# Px4 Storm 9mm Full Size: Success



## HandgunsAreGreat (Nov 26, 2013)

Good Afternoon: I just wanted to share that I recently purchased a PX4 9mm Full Size. I have shoot 1200 rounds flawlessly with no malfunctions. First I broke it with 500 rounds of 124 grain ammo then 500 rounds of 115 FMJ, and finally 200 of my self defense ammo. This experience is great compared to the PX4 9mm full size I had last year that had noting but problems and returned it for a refund. My second one works great. The gun is quite accurate and the recoil makes shooting feel like a .380 or very low powered ammo. 


Thanks 

PS 
WINCHESTER NATO 124 grain 100 rounds
Fiocchi 124 grain 100 rounds
American Eagle124 grain 100 rounds
Speer lawman 124 grain 100 rounds
Federal Premium 115 grain 50 rounds
Speer Lawman 115 grain 50 rounds

Aguila 115 grain 200 rounds
Speer Lawman 115 grain 100 rounds
American Eagle 115 grain 100 grounds

Hornady FTX Critical Self Defense 115 grain 200 rounds


----------



## CW (Mar 20, 2015)

Glad you like it so.

I had a standard [F model] in .40sw. One of my gripes was the safety. The sharp edges were not good.
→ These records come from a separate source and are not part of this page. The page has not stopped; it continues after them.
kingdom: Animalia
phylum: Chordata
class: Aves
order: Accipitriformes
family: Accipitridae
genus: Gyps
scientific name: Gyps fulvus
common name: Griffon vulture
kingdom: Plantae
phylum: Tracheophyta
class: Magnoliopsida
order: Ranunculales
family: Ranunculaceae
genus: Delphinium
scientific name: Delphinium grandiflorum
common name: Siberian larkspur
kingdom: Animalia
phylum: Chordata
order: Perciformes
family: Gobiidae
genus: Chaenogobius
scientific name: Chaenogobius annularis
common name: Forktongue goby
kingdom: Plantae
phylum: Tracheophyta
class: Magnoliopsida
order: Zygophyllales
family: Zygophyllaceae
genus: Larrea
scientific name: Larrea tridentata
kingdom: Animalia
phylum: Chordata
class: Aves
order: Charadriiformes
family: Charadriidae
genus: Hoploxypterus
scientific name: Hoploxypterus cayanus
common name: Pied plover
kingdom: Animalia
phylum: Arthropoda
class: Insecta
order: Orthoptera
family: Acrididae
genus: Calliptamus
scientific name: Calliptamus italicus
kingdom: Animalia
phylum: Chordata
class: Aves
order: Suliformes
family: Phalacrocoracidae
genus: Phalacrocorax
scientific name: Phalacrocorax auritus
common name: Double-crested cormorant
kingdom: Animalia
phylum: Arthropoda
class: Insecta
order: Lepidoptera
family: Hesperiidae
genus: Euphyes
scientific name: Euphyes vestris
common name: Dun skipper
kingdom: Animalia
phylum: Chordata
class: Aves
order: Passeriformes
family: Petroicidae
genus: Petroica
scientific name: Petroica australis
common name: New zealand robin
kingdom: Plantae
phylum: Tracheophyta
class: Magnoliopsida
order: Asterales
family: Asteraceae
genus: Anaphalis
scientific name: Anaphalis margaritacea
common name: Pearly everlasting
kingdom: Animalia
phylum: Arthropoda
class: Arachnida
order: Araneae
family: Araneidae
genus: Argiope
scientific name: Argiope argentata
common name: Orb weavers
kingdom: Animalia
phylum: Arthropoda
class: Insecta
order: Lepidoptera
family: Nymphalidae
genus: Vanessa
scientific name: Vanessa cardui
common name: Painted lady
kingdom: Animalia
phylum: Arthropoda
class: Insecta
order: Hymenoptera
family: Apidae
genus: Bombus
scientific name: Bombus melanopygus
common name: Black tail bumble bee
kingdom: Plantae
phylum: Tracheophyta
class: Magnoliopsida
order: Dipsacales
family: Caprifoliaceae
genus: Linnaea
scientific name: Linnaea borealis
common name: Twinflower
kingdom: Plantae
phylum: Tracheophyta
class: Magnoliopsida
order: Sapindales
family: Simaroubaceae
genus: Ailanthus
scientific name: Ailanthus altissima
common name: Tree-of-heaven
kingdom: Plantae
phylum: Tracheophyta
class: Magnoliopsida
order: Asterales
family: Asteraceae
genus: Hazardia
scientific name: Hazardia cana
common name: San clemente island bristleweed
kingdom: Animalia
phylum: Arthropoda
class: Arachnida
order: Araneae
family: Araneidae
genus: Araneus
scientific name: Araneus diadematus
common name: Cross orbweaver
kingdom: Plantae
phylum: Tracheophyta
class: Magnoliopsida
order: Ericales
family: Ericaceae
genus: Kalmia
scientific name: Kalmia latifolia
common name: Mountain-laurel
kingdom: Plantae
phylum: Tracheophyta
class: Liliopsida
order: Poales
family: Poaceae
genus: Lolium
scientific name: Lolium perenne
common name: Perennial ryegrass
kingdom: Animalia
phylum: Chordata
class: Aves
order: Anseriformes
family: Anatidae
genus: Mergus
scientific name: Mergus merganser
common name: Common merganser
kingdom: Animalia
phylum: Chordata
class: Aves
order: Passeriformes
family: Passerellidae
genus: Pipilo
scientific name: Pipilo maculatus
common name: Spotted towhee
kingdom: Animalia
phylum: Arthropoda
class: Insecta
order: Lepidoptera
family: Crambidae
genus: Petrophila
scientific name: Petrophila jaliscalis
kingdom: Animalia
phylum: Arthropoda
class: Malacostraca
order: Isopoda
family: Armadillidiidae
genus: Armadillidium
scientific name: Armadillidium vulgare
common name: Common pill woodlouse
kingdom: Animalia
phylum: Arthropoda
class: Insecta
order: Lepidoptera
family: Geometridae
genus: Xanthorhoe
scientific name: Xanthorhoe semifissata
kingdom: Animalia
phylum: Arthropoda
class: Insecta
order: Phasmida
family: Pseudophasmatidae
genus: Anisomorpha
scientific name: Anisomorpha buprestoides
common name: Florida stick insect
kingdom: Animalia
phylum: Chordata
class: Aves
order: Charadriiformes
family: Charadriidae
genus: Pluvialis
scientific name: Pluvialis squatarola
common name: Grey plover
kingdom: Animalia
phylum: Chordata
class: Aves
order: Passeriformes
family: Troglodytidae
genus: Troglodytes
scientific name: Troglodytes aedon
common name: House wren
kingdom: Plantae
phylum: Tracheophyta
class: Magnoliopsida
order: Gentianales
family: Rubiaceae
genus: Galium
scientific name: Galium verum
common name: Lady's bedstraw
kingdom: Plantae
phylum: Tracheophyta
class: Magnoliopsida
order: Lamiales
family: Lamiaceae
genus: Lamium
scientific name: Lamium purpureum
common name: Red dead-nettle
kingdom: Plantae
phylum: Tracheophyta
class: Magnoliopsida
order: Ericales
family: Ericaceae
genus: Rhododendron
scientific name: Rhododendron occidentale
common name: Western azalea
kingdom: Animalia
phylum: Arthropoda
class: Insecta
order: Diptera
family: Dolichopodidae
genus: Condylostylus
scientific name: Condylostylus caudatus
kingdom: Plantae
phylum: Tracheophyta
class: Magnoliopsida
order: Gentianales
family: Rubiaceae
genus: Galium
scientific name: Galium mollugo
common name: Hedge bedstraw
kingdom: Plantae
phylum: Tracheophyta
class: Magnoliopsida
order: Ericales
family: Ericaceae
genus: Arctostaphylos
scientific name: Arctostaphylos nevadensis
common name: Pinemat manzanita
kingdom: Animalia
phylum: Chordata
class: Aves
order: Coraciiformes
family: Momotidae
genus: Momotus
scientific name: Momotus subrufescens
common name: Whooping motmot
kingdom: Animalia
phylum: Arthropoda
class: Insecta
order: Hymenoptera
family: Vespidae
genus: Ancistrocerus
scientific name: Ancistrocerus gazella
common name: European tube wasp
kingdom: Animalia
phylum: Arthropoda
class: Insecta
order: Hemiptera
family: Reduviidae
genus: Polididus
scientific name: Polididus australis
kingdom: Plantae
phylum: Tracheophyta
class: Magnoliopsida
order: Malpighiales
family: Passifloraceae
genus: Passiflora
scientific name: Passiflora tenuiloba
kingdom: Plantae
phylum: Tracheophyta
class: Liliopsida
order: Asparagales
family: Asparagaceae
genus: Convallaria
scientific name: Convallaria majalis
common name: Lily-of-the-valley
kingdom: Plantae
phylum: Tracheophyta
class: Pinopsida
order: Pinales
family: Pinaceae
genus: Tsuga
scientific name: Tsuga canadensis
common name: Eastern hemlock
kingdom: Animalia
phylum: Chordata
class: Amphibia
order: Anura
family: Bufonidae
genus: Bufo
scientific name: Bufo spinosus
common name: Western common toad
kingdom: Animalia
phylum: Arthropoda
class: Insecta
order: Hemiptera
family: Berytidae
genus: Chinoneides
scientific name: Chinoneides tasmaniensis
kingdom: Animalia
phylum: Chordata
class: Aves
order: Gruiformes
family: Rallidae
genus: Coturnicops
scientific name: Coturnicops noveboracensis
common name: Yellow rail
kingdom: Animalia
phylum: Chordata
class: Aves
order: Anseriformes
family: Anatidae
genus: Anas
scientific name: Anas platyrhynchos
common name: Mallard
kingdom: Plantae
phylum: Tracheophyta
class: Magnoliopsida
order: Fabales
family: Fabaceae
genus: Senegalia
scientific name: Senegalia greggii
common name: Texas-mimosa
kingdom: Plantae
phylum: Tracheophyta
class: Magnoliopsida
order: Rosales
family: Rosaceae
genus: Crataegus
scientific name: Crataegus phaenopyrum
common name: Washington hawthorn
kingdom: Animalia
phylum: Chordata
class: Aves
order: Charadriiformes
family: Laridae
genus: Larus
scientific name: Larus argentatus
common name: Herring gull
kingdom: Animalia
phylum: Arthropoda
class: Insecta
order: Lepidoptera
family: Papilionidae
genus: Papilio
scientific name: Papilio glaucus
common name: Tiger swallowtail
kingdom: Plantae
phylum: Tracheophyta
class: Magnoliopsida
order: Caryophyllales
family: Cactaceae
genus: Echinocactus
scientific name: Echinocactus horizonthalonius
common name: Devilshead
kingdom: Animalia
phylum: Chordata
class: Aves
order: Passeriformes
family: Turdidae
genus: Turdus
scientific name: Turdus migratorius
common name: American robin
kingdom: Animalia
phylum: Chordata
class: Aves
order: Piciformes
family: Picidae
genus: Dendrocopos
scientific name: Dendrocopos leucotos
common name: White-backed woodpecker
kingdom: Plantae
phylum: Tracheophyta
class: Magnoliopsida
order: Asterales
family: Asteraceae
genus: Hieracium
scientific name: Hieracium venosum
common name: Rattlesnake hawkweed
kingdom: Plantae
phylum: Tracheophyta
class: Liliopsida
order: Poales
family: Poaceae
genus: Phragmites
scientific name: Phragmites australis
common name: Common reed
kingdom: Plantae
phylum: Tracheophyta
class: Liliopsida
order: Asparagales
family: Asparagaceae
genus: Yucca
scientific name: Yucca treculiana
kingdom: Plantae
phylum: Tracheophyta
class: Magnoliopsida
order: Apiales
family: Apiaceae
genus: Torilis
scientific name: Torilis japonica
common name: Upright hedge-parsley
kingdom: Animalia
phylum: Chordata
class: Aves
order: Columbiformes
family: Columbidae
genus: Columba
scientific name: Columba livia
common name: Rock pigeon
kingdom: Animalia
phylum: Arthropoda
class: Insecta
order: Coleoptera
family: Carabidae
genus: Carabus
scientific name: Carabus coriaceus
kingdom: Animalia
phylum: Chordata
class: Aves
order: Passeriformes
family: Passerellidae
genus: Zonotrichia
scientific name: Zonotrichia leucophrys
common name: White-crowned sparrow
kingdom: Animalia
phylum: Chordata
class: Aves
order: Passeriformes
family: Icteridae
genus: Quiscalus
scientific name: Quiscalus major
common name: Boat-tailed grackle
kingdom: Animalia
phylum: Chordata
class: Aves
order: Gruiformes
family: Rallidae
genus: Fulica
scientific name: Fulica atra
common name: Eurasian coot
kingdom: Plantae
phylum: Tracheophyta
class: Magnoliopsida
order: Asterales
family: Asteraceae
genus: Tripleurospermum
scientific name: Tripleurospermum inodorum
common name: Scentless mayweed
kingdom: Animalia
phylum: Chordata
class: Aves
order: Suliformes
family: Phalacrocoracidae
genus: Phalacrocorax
Has Beretta changed this, or do you not find a problem with it?


----------



## HandgunsAreGreat (Nov 26, 2013)

CW said:


> Glad you like it so.
> 
> I had a standard [F model] in .40sw. One of my gripes was the safety. The sharp edges were not good. Has Beretta changed this, or do you not find a problem with it?


Thanks for the response CW: I like most people find the sharped edged bat wing safety to be a problem. I am surprised that Beretta never changed this issue. Actually Beretta sells the Type G low profile decocker that one can installed afterwards. There was a Type G model sold that came with a flat decocker (low profile) but unfortunately Beretta phased it out a few years ago. Some folks install it themselves but I intend to take it to a gunsmith for installation.


----------



## denner (Jun 3, 2011)

I place my forefinger and thumb underneath the wings and have no issues, to the contrary, a very positive grasp for release or for racking the slide. I wouldn't go at them from above. Likewise, they are the ultimate for racking the slide one handed via a belt....etc.:smt083


----------



## CW (Mar 20, 2015)

The safety/de-cock on the PX along with the frame wear were the main reasons for swapping it for a 96a1.

Although I miss the 17 rounds, I'm very pleased with the trade.

There's just something about metal frames that weighs heavy on my mind.


----------



## denner (Jun 3, 2011)

CW said:


> The safety/de-cock on the PX along with the frame wear were the main reasons for swapping it for a 96a1.
> 
> Although I miss the 17 rounds, I'm very pleased with the trade.
> 
> There's just something about metal frames that weighs heavy on my mind.


I'd be pleased too with a 96A1. 12 rounds of .40 is fine in my book. If you feel the need for more capacity, Mec-Gar makes a flush 13 round mag and likewise a +2 extension giving the 96A1 a total capacity of 15 +1.


----------



## CW (Mar 20, 2015)

I have 2 Mec's (x13) and the 3 x12's that came with the 96. All I have found recently are x10 mags. I'll likely have to go online to get higher capacity.

I'd be more inclined to get some more x13's than add more weight. Besides, next to my 1911a1, x13 is mighty fine.


----------